Problem statement:
If a line includes the word "games", it belongs in the count; state the total for the data below and add nothing.

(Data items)

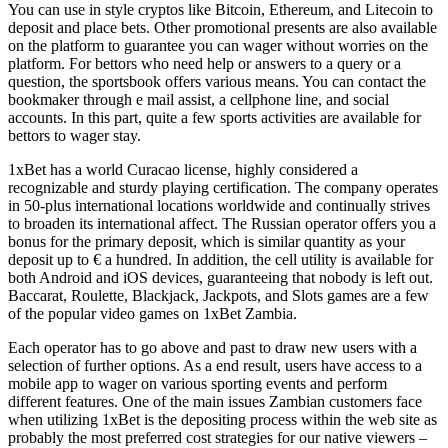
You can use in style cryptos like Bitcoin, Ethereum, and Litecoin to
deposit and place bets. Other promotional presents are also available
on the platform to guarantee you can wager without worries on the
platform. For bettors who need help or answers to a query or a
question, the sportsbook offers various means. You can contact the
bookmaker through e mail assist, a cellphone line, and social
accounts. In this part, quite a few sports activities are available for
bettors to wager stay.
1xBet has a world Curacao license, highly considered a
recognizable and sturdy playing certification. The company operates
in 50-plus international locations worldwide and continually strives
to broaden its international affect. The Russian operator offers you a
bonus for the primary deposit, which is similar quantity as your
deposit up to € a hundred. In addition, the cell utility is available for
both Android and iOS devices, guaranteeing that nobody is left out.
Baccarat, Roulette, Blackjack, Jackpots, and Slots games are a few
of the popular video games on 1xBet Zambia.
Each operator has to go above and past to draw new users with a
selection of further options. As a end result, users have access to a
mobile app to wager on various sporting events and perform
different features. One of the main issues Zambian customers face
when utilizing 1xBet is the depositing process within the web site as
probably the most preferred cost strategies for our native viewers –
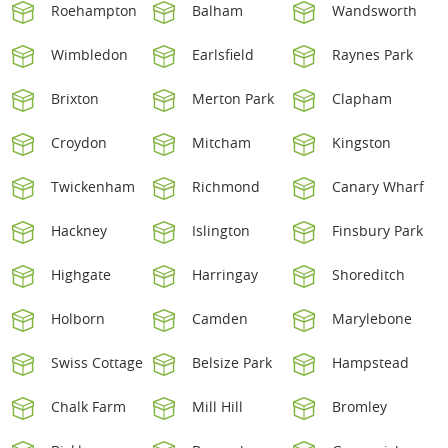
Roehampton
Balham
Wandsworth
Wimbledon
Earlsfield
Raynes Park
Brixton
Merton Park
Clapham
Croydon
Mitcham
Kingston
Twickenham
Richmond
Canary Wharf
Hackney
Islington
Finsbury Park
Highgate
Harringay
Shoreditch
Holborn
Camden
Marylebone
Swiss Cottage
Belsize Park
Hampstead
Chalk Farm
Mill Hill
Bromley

Exercise solution:
2